(PROVIDED RECORDS begins)
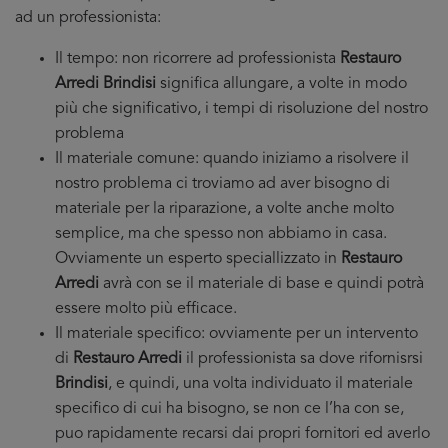
ad un professionista:
Il tempo: non ricorrere ad professionista
Restauro
Arredi Brindisi
significa allungare, a volte in modo
più che significativo, i tempi di risoluzione del nostro
problema
Il materiale comune: quando iniziamo a risolvere il
nostro problema ci troviamo ad aver bisogno di
materiale per la riparazione, a volte anche molto
semplice, ma che spesso non abbiamo in casa.
Ovviamente un esperto speciallizzato in
Restauro
Arredi
avrà con se il materiale di base e quindi potrà
essere molto più efficace.
Il materiale specifico: ovviamente per un intervento
di
Restauro Arredi
il professionista sa dove rifornisrsi
Brindisi
, e quindi, una volta individuato il materiale
specifico di cui ha bisogno, se non ce l’ha con se,
puo rapidamente recarsi dai propri fornitori ed averlo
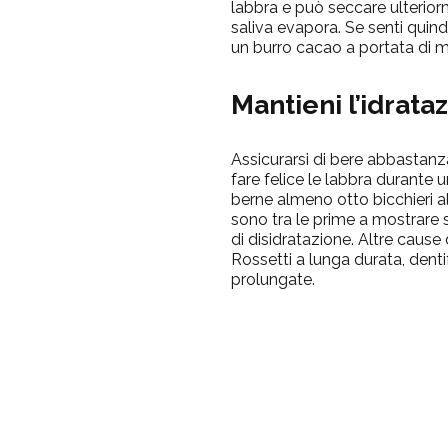
labbra e può seccare ulterior
saliva evapora. Se senti quindi 
un burro cacao a portata di 
Mantieni l’idrata
Assicurarsi di bere abbastan
fare felice le labbra durante 
berne almeno otto bicchieri al
sono tra le prime a mostrare 
di disidratazione. Altre cause 
Rossetti a lunga durata, dent
prolungate.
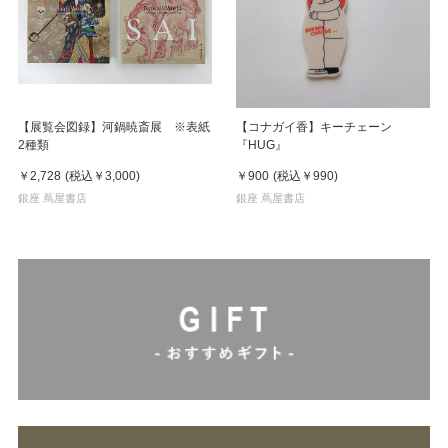
【展覧会図録】河鍋暁斎展 ※表紙
【コナガイ香】キーチェーン
2種類
『HUG』
￥2,728
(税込
￥3,000
)
￥900
(税込
￥990
)
銀座 蔦屋書店
銀座 蔦屋書店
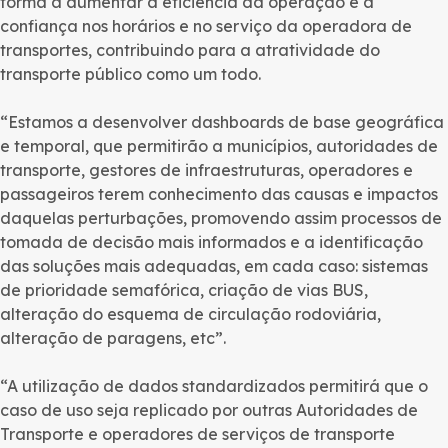
forma a aumentar a eficiência da operação e a
confiança nos horários e no serviço da operadora de
transportes, contribuindo para a atratividade do
transporte público como um todo.
“Estamos a desenvolver dashboards de base geográfica
e temporal, que permitirão a municípios, autoridades de
transporte, gestores de infraestruturas, operadores e
passageiros terem conhecimento das causas e impactos
daquelas perturbações, promovendo assim processos de
tomada de decisão mais informados e a identificação
das soluções mais adequadas, em cada caso: sistemas
de prioridade semafórica, criação de vias BUS,
alteração do esquema de circulação rodoviária,
alteração de paragens, etc”.
“A utilização de dados standardizados permitirá que o
caso de uso seja replicado por outras Autoridades de
Transporte e operadores de serviços de transporte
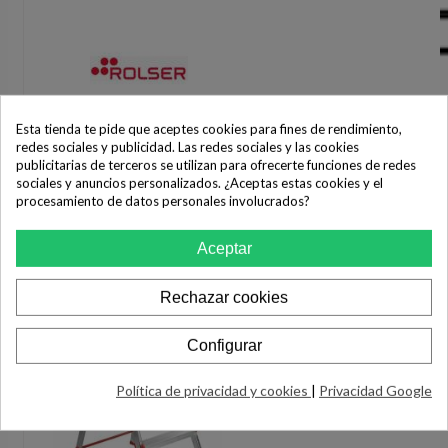
Esta tienda te pide que aceptes cookies para fines de rendimiento,
Taburete Rolser M/11 UNE Antracita
redes sociales y publicidad. Las redes sociales y las cookies
publicitarias de terceros se utilizan para ofrecerte funciones de redes
51,00 €
sociales y anuncios personalizados. ¿Aceptas estas cookies y el
procesamiento de datos personales involucrados?
COMPRAR
Aceptar
Rechazar cookies
Configurar
Política de privacidad y cookies
|
Privacidad Google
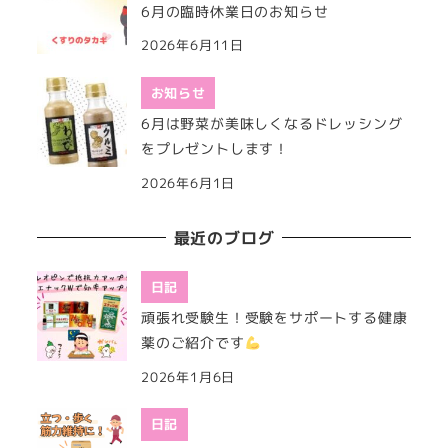
6月の臨時休業日のお知らせ
2026年6月11日
お知らせ
6月は野菜が美味しくなるドレッシング
をプレゼントします！
2026年6月1日
最近のブログ
日記
頑張れ受験生！受験をサポートする健康
薬のご紹介です
2026年1月6日
日記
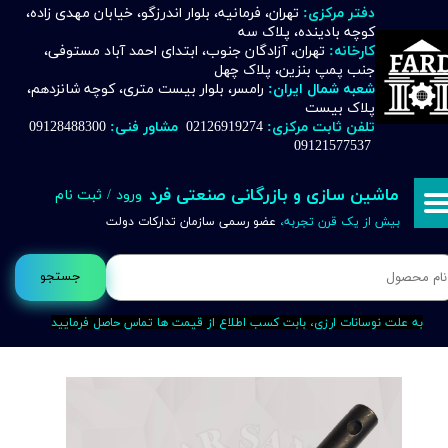
دفتر مرکزی:
تهران، فرمانیه، بلوار اندرزگو، خیابان مهدی زاده،
کوچه بادینده، پلاک سه
حساب کاربری من
کارخانه:
تهران، آزادگان جنوب، ابتدای احمد آباد مستوفی،
جنب پمپ بنزین، پلاک چهل
تغییر گذر واژه
شعبه شمال ایران:
رامسر، بلوار بیست متری، کوچه شانزدهم،
پلاک بیست
تلفن ثابت مرکزی:
02126919274
مشاور فنی:
09128488300
سفارشات
09121577537
خروج از حساب کاربری
ماشین سازی و بازرگانی صنعتی فرد
ورود
/
ثبت نام
بیش از یک قرن تجربه،
عضو رسمی سازمان تدارکات دولت
جستجو
به علت نوسانات ارزی، بابت کسب اطلاع از قیمت ها تماس حاصل فرمایید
(PROVIDED RECORDS ends)
All lines holding the word "labbra" must be found in the listing and copied.

labbra e può seccare ulterior
fare felice le labbra durante 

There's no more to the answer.